BEGIN Passage to read

The study in question involved 90 participants around the age of 28, who drank more than the recommended amount of alcohol in the U.K., where the study was conducted, but hadn’t been diagnosed with a disorder. The men drank at least 40 units per week in mostly beer and the women 30, and were therefore at risk of developing alcohol use disorder.
The research was carried out over three days, with around ten days between the first and last sessions. On the first and last days, researchers asked the participants about their attitudes toward drinking. They were also given a 150ml glass of beer, which they could drink after rating a series of images shown on a screen. The volunteers looked at photos of beer, wine, and soft drinks including orange juice. They rated how pleasant the drinks looked, as well as their urge to drink the beer in front of them and how much they would enjoy it. A message then flashed on the screen prompting the volunteers to drink the beer at their own pace, and consider how much they enjoyed it and their desire to drink more.
In a second experiment conducted around 48 hours after the first, the participants were shown images of beer and non-alcoholic drinks. Volunteers were either presented with a glass of beer or juice, and asked to rate their urge to drink what was shown in the pictures. The screen prompted the subjects to drink their beer or juice. But this time they were unexpectedly told to stop, and the drink taken away. The team hoped this would destabilize what are known as maladaptive reward memories related to drinking.
After what the team described as the memory reactivation process, they either injected participants with ketamine—a substance used by vets to anesthetized animals and also as an illegal party drug—or a placebo for 30 minutes. A third group received ketamine without memory reactivation, to control for any effects of ketamine itself. Ketamine is thought to interfere with reactivated memories, study co-author Ravi Das of the UCL Clinical Psychopharmacology Unit told Newsweek.

END Passage to read

Reproduce the text about the ketamine drinking study word for word, starting at "The research was" and ending at "to drink more.". The listing comes from a separate source.

BEGIN Information given

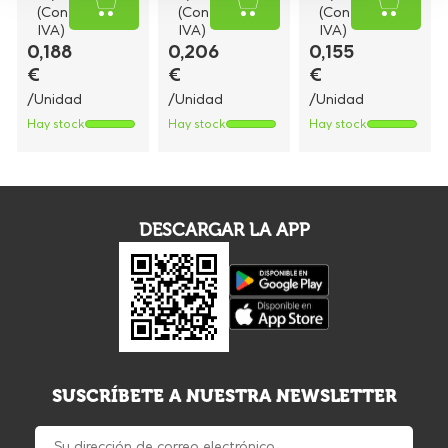
(Con
(Con
(Con
IVA)
IVA)
IVA)
0,188
0,206
0,155
€
€
€
/Unidad
/Unidad
/Unidad
Hay stock
Hay stock
Hay stock
DESCARGAR LA APP
SUSCRÍBETE A NUESTRA NEWSLETTER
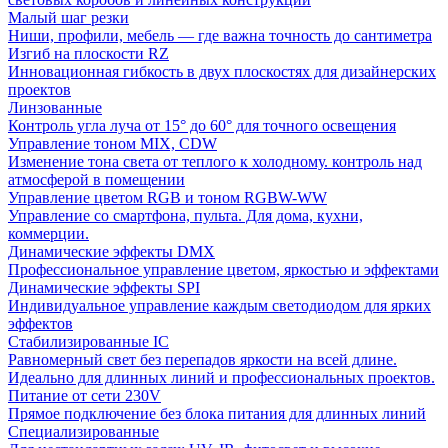
Малый шаг резки
Ниши, профили, мебель — где важна точность до сантиметра
Изгиб на плоскости RZ
Инновационная гибкость в двух плоскостях для дизайнерских
проектов
Линзованные
Контроль угла луча от 15° до 60° для точного освещения
Управление тоном MIX, CDW
Изменение тона света от теплого к холодному. контроль над
атмосферой в помещении
Управление цветом RGB и тоном RGBW-WW
Управление со смартфона, пульта. Для дома, кухни,
коммерции.
Динамические эффекты DMX
Профессиональное управление цветом, яркостью и эффектами
Динамические эффекты SPI
Индивидуальное управление каждым светодиодом для ярких
эффектов
Стабилизированные IC
Равномерный свет без перепадов яркости на всей длине.
Идеально для длинных линий и профессиональных проектов.
Питание от сети 230V
Прямое подключение без блока питания для длинных линий
Специализированные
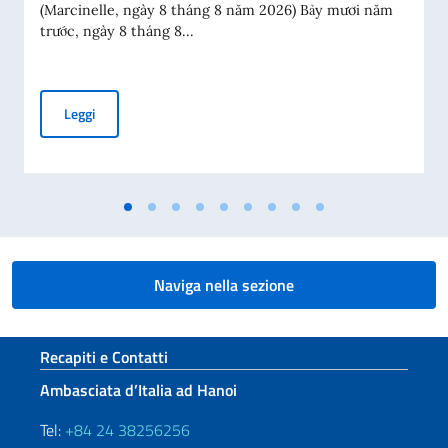
(Marcinelle, ngày 8 tháng 8 năm 2026) Bảy mươi năm
trước, ngày 8 tháng 8...
Thông điệp của Phó Thủ tướng kiêm Bộ trưởng Ngoại giao A
Leggi
Naviga nella sezione
Sezione footer
Recapiti e Contatti
Ambasciata d’Italia ad Hanoi
Tel:
+84 24 38256256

END Information given

> [Response to this task]:
The research was carried out over three days, with around ten days between the first and last sessions. On the first and last days, researchers asked the participants about their attitudes toward drinking. They were also given a 150ml glass of beer, which they could drink after rating a series of images shown on a screen. The volunteers looked at photos of beer, wine, and soft drinks including orange juice. They rated how pleasant the drinks looked, as well as their urge to drink the beer in front of them and how much they would enjoy it. A message then flashed on the screen prompting the volunteers to drink the beer at their own pace, and consider how much they enjoyed it and their desire to drink more.